---- MATERIAL SUPPLIED

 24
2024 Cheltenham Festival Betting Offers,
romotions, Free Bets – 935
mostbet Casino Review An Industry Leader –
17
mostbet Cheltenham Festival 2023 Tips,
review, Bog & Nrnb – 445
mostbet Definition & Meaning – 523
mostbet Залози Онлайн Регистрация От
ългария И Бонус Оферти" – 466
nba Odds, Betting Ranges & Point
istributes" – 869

--------
---- MATERIAL SUPPLIED

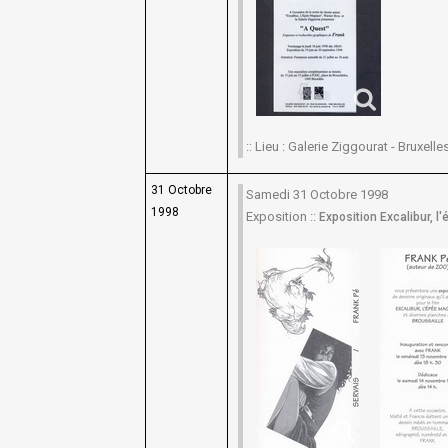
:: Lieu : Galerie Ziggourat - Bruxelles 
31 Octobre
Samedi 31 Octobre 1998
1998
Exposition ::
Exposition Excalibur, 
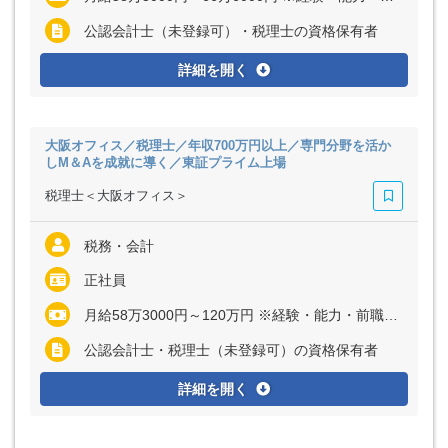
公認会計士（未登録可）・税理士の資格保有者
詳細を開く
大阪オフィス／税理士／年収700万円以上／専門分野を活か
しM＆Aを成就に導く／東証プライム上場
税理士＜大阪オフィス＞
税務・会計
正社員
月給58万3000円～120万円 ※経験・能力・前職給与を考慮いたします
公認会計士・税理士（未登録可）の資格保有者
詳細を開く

--------

INSTRUCTION
Copy out each line of the records above that includes "Festival".

FINAL ANSWER
2024 Cheltenham Festival Betting Offers,
mostbet Cheltenham Festival 2023 Tips,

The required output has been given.